Beginning with health benefit plans offered or renewed on or after July 1, 2020, each health carrier offering a health benefit plan in the Commonwealth shall comply with the following requirements:

1. A health carrier shall establish an interactive mechanism on its website that enables a covered person to request and obtain from the health carrier the estimated out-of-pocket cost to the covered person for comparable health care services from network providers, as well as quality data for those providers, to the extent available. The interactive mechanism shall allow a covered person seeking information about the cost of a comparable health care service to compare estimated out-of-pocket costs applicable to that covered person's health benefit plan. The out-of-pocket estimate shall provide a good faith estimate of the amount the covered person will be responsible to pay out-of-pocket for a proposed comparable health care service or service that is a medically necessary covered benefit from a health carrier's network provider, including any copayment, deductible, coinsurance, or other out-of-pocket amount for any covered benefit, based on the information available to the health carrier at the time the request is made. A health carrier may contract with a third-party vendor to satisfy the requirements of this subdivision.
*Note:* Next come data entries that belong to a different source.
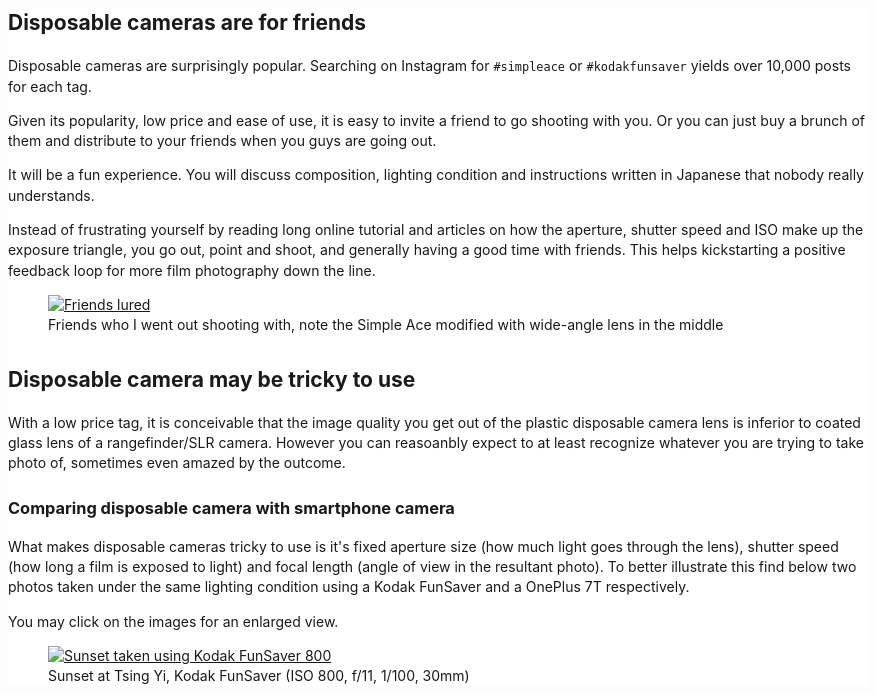

## Disposable cameras are for friends

Disposable cameras are surprisingly popular. Searching on Instagram for
`#simpleace` or `#kodakfunsaver` yields over 10,000 posts for each tag.

Given its popularity, low price and ease of use, it is easy to invite a friend
to go shooting with you. Or you can just buy a brunch of them and distribute to
your friends when you guys are going out.

It will be a fun experience. You will discuss composition, lighting condition
and instructions written in Japanese that nobody really understands.

Instead of frustrating yourself by reading long online tutorial and articles
on how the aperture, shutter speed and ISO make up the exposure triangle, you
go out, point and shoot, and generally having a good time with friends. This
helps kickstarting a positive feedback loop for more film photography down
the line.

<figure>
  <a href='./lured.jpg' target='_blank'>
    <img style='width: 100%; max-width: 960px;' src='./lured.jpg' alt='Friends lured' />
  </a>
<figcaption>Friends who I went out shooting with, note the Simple Ace modified with wide-angle lens in the middle</figcaption>
</figure>



## Disposable camera may be tricky to use

With a low price tag, it is conceivable that the image quality you get out of
the plastic disposable camera lens is inferior to coated glass lens of a
rangefinder/SLR camera. However you can reasoanbly expect to at least recognize
whatever you are trying to take photo of, sometimes even amazed by the outcome.

### Comparing disposable camera with smartphone camera

What makes disposable cameras tricky to use is it's fixed aperture size (how
much light goes through the lens), shutter speed (how long a film is exposed to
light) and focal length (angle of view in the resultant photo). To better
illustrate this find below two photos taken under the same lighting condition
using a Kodak FunSaver and a OnePlus 7T respectively.

You may click on the images for an enlarged view.

<figure>
  <a href='./sunset_funsaver800.jpg' target='_blank'>
    <img style='width: 100%; max-width: 480px;' src='./sunset_funsaver800.jpg' alt='Sunset taken using Kodak FunSaver 800' />
  </a>
<figcaption>Sunset at Tsing Yi, Kodak FunSaver (ISO 800, f/11, 1/100, 30mm)</figcaption>
</figure>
2. Nothing in this section shall prohibit a health carrier from imposing cost-sharing requirements disclosed in the covered person's covered benefit plan for unforeseen health care services that arise out of the comparable health care service or for a procedure or service provided to a covered person that was not included in an original estimate provided under subdivision 1.

3. A health carrier shall notify a covered person that an estimate provided under subdivision 1 is an estimate of costs and that the actual amount the covered person will be responsible to pay may vary due to the need for unforeseen services that arise out of the proposed comparable health care service.

2019, cc. 666, 684.

§ 38.2-3464. Rules and regulations; orders.

The Commission, after notice and opportunity for all interested parties to be heard, may issue any rules and regulations necessary or appropriate for the administration and enforcement of this article.

2019, cc. 666, 684.

The chapters of the acts of assembly referenced in the historical citation at the end of these sections may not constitute a comprehensive list of such chapters and may exclude chapters whose provisions have expired.